Asking Fayetteville to make the UA an offer puts the district in an awkward position given it won’t ask for less than the appraised value and doesn’t know what kind of offer the UA would accept.
“There’s pretty strong evidence [the UA is] interested in land acquisition,” New said. “As a potential seller we take that into consideration as an opportunity for the university to be proactive in approaching us.
“We’ve established a range for the worth of the property. There’s no mystery out there. Two entities don’t go out and do appraisals unless there is a pretty good sense the two public entities want to develop a plan for acquisition or sale.”
With the knowledge the UA isn’t prepared to pay retail price for FHS, speculating on what the district could get makes consideration of possibilities for a new site impossible and effectively takes the option out of the school board’s hands.
Conflicting Voices
As usual in Fayetteville, economic leaders and city officials are split.
The City Council voted 6-1 in July to approve a resolution that recommends FHS stay at its current site.
Bill Ramsey, president of the Fayetteville Chamber of Commerce, said his board supports a new high school at a new site as the most practical alternative not only from a funding standpoint but as a means to attract residents. By 2008-09, Bentonville, Rogers and Springdale will have modern high schools to lure newcomers.
“We’re not competitive [in facilities] and it’s starting to show,” Ramsey said. “Sometimes we don’t look ahead. We want to keep it the way it is today. But part of looking down the road is remaining competitive.”

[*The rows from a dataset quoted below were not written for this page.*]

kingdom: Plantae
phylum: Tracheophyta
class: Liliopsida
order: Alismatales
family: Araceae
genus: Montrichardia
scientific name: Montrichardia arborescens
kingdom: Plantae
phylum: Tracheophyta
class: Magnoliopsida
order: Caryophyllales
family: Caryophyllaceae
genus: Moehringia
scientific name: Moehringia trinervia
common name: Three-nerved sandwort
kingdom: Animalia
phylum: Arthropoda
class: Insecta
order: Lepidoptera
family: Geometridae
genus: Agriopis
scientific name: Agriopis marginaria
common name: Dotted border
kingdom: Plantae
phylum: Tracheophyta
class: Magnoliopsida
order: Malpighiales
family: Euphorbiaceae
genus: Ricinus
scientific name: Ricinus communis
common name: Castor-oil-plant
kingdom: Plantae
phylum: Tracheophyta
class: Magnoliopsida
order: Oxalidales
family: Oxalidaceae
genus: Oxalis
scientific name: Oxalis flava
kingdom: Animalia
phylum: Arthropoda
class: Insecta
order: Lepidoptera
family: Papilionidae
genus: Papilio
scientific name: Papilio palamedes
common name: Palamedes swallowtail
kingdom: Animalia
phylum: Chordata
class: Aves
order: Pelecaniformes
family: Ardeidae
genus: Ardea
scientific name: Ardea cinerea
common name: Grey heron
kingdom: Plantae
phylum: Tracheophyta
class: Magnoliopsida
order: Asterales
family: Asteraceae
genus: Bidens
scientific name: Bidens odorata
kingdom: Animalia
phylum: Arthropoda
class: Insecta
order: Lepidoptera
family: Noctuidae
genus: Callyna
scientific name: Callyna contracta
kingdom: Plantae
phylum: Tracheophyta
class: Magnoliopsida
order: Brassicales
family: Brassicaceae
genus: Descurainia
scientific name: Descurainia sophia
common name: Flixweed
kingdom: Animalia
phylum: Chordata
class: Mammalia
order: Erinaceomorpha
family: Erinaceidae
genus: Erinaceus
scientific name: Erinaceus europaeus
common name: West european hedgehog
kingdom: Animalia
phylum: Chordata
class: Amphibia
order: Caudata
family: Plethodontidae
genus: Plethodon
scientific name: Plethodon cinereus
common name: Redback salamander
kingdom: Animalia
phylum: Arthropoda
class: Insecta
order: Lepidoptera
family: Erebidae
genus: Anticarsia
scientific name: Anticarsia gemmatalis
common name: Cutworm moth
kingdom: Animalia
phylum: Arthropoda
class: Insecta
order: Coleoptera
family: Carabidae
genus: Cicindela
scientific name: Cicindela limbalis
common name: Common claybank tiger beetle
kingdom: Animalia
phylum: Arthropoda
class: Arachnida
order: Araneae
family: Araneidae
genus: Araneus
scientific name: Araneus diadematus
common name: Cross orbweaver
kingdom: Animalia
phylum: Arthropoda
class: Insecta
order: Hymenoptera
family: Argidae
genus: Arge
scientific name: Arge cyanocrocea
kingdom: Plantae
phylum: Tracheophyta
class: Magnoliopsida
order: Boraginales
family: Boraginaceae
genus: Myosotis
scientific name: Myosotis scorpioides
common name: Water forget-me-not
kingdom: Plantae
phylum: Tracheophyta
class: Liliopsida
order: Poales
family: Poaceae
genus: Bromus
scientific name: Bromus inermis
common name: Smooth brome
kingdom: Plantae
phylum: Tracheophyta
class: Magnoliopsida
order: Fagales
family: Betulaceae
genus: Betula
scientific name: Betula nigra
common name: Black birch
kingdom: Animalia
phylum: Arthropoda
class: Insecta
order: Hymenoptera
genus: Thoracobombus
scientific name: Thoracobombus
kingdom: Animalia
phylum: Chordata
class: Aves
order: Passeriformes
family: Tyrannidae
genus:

The school board voted 4-3 in March to add the ninth grade to FHS and board president Steve Percival was adamant at a Sept. 27 meeting that the ninth grade issue would not be revisited.
New doesn’t believe adding 600 to 700 students is feasible economically at the current site. Removing classroom space for the ninth grade in addition to the gymnasium space required for its programs would alleviate a tremendous amount of cost.
Parry said Build Smart, which advocates scenarios of staggered construction of two new facilities at the current site estimated at $65 or $77 million, believes it can convince voters to approve a millage increase of 5 mills to 7 mills.
New said his research indicates the public balks at millage increases greater than 5, but Parry counters that Fayetteville is not like other cities.
“Fayetteville contains a big proportion of natural ‘yes’ millage voters,” Parry said. “It’s an education town. That’s why our history for decades has been to approve millage increases that have been asked of us.
“Five to seven isn’t impossible. It has to be a project that people support and will get excited about.”
But even a town with a tax-and-spend reputation like Fayetteville could be reaching its limits. Voters have been socked with heavy tax increases in recent years to fund a $186 million sewer project that is way behind schedule and over budget and a $66 million bond issue to fund road projects.
And no one has a good answer for what the district will do when it opens a new high school with 2,700 students in a facility designed for 3,000.
Plans for a second high school would have to begin almost immediately and would require yet another tax increase to pay for twice the current operating costs on top of more construction.
After more than a year of talk, it’s clear New and the school board are losing patience with the extended process of planning the future of FHS. And now they are ready to move on without the UA as a partner to plan a mutually beneficial transition tied to the sale of the campus.
“We’re not going to characterize the university’s opportunity as opportunity lost,” New said. “But … we have to do what’s best for us and they have to do what’s best for them.”